For those of you who live in Santa Barbara, you are already familiar with New Noise. For those of you who don't, New Noise is a nonprofit organization who puts on the annual New Noise Santa Barbara Music Conference & Festival, which just went down this past weekend (It also deserves to be noted that they throw shows and events for the community during the other 361 days of the year as well). Since the fest's first year in 2009, notables such as Jack Johnson, The Growlers, HAIM, Andrew WK, and many others. This year boasted what was arguably their best line-up to date (At least to this old, jaded music snob), with Run The Jewels headlining, along with appearances from artists such as the Tijuana Panthers, Prayers, Fashawn, and more. Being that we do have a business to run (As well as our livers not being what they once were), we had to make some tough decisions as to who to check out and who to catch next time. In the end, Prayers and RTJ were our logical decisions as the unable-to-miss acts (Again, based on personal taste).

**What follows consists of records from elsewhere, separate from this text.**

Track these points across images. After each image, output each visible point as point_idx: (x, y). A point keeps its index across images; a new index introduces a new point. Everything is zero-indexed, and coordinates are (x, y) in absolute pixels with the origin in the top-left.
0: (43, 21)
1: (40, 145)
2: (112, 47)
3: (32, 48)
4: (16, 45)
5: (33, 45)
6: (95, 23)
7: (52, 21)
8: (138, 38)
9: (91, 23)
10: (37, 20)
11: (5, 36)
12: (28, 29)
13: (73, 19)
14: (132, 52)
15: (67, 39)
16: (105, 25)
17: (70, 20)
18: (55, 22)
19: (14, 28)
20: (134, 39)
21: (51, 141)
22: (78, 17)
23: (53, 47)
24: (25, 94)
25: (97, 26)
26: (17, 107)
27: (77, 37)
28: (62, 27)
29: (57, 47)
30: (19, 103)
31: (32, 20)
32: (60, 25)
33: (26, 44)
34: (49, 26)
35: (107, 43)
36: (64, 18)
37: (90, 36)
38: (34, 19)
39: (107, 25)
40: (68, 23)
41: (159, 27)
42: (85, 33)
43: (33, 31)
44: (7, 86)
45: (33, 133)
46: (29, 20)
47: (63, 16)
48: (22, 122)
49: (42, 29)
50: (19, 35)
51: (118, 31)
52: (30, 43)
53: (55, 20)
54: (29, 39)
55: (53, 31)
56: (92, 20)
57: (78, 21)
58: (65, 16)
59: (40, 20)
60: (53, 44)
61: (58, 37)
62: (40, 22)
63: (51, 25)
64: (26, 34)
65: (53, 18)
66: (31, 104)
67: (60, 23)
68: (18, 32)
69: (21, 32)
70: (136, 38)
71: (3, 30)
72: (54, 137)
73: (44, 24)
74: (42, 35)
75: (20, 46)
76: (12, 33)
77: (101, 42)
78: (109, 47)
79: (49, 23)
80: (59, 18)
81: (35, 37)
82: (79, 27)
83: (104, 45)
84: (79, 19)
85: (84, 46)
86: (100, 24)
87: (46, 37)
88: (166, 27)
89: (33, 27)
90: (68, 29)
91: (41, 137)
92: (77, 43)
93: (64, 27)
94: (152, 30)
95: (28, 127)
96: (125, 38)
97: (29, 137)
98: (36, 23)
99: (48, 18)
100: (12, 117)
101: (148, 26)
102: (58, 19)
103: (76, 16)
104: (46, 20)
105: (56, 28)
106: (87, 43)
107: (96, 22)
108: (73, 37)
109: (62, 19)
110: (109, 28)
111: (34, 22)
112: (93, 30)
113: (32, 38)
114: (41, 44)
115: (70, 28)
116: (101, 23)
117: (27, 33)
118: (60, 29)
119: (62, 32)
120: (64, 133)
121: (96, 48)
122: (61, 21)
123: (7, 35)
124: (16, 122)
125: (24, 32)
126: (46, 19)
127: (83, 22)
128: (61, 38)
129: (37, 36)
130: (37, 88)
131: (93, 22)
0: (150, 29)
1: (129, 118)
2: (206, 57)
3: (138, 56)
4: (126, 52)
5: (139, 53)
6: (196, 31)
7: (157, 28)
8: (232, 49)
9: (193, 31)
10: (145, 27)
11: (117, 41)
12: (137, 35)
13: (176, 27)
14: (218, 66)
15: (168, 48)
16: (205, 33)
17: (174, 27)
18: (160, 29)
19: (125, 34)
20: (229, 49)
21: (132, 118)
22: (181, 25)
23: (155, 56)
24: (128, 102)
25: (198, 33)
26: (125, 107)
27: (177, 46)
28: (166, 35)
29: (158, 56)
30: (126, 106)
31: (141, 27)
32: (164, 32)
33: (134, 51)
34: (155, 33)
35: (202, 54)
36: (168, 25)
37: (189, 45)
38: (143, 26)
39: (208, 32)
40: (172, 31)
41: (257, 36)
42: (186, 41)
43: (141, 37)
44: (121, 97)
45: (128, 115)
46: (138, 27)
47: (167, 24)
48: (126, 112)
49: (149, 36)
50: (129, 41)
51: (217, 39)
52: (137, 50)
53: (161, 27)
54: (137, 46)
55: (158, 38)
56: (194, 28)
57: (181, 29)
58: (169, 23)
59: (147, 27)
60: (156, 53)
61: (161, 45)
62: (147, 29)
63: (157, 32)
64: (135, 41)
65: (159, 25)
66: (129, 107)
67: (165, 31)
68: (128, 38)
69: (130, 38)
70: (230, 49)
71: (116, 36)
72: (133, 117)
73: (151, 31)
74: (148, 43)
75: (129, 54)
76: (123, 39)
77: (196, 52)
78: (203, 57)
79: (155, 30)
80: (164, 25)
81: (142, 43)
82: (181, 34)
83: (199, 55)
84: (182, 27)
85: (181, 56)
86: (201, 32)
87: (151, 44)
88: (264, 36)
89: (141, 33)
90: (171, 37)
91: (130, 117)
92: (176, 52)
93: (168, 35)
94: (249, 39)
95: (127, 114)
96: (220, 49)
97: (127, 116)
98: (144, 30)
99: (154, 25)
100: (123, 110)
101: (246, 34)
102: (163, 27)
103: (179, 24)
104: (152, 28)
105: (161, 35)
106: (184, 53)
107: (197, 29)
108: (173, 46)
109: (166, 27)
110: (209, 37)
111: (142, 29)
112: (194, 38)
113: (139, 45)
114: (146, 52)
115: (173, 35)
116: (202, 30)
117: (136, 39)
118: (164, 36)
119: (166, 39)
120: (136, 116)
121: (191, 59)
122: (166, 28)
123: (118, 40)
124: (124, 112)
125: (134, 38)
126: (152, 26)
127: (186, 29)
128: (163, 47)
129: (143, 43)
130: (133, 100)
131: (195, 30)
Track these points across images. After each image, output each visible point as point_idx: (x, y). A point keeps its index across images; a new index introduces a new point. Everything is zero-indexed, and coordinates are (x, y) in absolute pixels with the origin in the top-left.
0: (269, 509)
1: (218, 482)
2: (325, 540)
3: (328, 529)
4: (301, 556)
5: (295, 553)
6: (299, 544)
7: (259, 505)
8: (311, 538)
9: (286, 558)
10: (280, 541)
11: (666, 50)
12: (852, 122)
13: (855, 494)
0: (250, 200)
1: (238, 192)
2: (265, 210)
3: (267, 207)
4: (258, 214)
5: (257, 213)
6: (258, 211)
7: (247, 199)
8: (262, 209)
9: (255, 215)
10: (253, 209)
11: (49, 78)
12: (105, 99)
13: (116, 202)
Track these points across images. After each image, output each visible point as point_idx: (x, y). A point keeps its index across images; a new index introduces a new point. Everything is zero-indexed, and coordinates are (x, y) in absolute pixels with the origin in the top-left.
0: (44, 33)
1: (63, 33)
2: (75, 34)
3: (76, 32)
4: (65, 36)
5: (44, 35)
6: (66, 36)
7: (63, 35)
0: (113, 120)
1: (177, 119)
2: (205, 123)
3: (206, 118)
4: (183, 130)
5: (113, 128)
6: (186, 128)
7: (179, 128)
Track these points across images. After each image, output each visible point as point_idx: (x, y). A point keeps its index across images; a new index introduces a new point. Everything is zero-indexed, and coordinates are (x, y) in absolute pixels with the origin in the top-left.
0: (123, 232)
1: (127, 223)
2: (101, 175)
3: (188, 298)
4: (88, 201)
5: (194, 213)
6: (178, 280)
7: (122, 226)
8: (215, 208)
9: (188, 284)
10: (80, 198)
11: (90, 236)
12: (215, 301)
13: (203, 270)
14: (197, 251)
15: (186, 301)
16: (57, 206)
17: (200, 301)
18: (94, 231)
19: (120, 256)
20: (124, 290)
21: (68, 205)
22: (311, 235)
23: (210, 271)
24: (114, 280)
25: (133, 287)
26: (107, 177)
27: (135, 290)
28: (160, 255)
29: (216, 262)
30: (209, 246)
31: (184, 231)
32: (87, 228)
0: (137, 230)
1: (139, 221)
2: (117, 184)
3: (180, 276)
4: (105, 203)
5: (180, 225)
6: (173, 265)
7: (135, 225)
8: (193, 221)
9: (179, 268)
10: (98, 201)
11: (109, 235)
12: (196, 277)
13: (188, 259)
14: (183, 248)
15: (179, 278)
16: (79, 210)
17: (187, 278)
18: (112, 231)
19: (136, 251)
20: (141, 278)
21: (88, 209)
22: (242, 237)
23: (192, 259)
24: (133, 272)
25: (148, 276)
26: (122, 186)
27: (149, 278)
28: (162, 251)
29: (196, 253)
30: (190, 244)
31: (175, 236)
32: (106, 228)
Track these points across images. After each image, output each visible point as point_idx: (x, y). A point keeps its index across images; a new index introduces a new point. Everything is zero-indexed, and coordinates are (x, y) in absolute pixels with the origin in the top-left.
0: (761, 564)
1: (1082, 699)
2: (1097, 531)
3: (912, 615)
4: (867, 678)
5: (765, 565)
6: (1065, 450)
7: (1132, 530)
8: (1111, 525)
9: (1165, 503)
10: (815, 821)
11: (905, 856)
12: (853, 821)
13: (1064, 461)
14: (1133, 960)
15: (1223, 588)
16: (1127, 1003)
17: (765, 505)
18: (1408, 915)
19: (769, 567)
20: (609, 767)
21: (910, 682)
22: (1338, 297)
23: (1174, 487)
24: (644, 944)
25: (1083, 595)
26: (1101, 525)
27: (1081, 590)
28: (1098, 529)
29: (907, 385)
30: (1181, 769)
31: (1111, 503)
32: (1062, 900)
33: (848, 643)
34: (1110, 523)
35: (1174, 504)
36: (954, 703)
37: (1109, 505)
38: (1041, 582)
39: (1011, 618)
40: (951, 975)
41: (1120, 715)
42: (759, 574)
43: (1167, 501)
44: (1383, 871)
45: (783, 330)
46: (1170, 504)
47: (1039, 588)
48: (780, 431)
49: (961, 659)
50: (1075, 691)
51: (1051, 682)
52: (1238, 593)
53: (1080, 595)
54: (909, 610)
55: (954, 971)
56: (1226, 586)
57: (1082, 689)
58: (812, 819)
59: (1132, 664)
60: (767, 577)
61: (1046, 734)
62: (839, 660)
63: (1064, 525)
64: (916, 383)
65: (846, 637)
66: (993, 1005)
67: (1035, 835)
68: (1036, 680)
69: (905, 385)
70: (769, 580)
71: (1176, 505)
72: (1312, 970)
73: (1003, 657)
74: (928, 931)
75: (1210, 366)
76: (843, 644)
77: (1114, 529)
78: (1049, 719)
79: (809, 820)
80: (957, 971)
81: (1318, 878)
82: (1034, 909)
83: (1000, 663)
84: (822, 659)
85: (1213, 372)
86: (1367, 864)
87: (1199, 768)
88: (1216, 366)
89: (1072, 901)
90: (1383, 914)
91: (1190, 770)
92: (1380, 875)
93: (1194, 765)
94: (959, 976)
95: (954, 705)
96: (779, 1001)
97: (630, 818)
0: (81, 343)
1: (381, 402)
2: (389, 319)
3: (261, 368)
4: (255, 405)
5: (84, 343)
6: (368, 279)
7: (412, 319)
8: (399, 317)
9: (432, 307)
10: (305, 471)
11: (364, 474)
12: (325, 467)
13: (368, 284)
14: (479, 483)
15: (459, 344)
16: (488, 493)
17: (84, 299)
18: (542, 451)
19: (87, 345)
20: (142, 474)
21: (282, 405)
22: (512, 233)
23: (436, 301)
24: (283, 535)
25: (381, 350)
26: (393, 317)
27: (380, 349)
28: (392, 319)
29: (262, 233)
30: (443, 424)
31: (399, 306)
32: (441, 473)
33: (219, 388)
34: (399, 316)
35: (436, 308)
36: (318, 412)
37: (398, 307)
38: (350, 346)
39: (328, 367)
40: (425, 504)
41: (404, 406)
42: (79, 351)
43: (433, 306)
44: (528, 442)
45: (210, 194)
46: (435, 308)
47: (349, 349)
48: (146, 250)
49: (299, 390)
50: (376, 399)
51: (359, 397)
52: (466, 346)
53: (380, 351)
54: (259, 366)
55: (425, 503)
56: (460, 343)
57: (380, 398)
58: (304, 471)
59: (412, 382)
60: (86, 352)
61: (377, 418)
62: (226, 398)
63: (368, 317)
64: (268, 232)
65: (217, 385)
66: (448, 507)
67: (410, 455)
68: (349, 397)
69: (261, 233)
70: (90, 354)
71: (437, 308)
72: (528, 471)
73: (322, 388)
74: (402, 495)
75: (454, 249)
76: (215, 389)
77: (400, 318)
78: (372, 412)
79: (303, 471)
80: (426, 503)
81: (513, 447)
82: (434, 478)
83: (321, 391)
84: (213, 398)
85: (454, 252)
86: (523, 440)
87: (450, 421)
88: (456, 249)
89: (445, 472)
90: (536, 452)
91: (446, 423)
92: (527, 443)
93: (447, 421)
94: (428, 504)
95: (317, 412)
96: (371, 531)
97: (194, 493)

I've got to say, other than my friend Sara and her audio assault known as Youth Code, I'm not huge into the Goth/Industrial scene. At all. However, YC won me over after watching their insane live performance after Amigo The Devil opened for them at a show in San Diego back in 2013. My ears didn't stop ringing for two days. San Diego's Prayers had intrigued me since watching the "Young Gods" video a couple of months back, and learning of the growing "Cholo Goth" movement. They are backed by travis barker, and just released their debut EP in June, which you can pick up HERE. Being that they were playing across the street at Velvet Jones, I really had no excuse to not go check out the leaders of an entirely new subculture, something which I consider a rarity in these days of rehashed movies, music, and movements (I told you earlier, I'm jaded). Well, what was true of Youth Code turned out to be true of Prayers. They put on one hell of a live show. Frontman Rafa has all the makings of a modern day Morrissey, except he'll probably break your jaw if you come at him wrong, and unlike the aforementioned diva, he's as humble as they come. Immediately following their set, he went straight into the crowd to connect with his fans. Your favorite rapper doesn't do that. His counterpart Dave Parley was no slouch on stage, either. He masterfully handled his MPC duties, and provided a seamless soundscape. The crowd went the fuck off, the kids knew all the words, and I walked away a fan of Prayers.
Run The Jewels
Unlike Prayers, I have been familiar with both jewel runners' Killer Mike and El-P's catalogues for some time. For those who have been living under the Rock of Gibraltar, Killer Mike is Atlanta's answer to Ice Cube, and El-P is hip-hop's quintessential rapper/producer, with a career that spans decades, and a resume that includes owning underground hip hop label staple Definitive Jux, as well as being a member of the seminal hip hop group Company Flow. Yes, let's get it out of the way, Killer Mike was the dude with the guest verse in that Outkast song you couldn't go anywhere without hearing circa 2003. But if that's all you know of his solo work, do some fucking homework. I'm not gonna spoon-feed you everything. Run The Jewels came about as a result of Killer Mike's superb 2012 release, "R.A.P. Music," for which all of the production duties were handled by El-P. The chemistry was undeniable, and Run The Jewels was formed. They have since incessantly toured both nationally and internationally, and performed at festivals such as that magical place in the desert where hipsters and corporations meet to have a 3 day orgy (AKA Coachella). If you're playing a 6:55 slot on Saturday night at that shitshow, your career trajectory is on a steady rise. No sarcasm whatsoever intended, to be clear. Anyone who has seen Run The Jewels live will tell you how incredible experiencing them live is, and New Noise 2015 was no exception. They have an energy akin to what my elders described to me as what they felt when they attended Public Enemy shows in the late 80's. Politically charged rhymes, incredibly high energy from all performers, and an all-out war on your eardrums. What the fuck else could one possibly want from a Rap show? They delivered on all of these fronts, and surpassed even this old bastard's expectations. It's good to know that there are groups like RTJ that are on a platform big enough to really give the youth some Edutainment, as KRS-1 would say, instead of the same old privatized-prison-filling messages that major labels' "urban" departments have been relentlessly shoving down our throats for the past ___ years. Not only that, but there's nothing like watching guys who you can actually tell are friends off the stage doing what they absolutely love, and doing a damn good job of it.
I was a drunk guy with an iPhone. Not a photographer.
Wolf's Head Co-Founder Ruben with New Noise SB founder Jeff Theimer & Jon Gize
In closing, I'll say this. Shout out to New Noise Santa Barbara. They don't have to do all of the work necessary to put these festivals on, but they do because they clearly love music, and the community they live in. If the other shows that I was unable to attend were half as good as the two I was (Which I'm sure they were), then you guys deserve a long vacation, and a lot of gratitude from the community you put on for. From all of us here at Wolf's Head, Thank You.
P.S. I'm fucking bummed I missed Fashawn.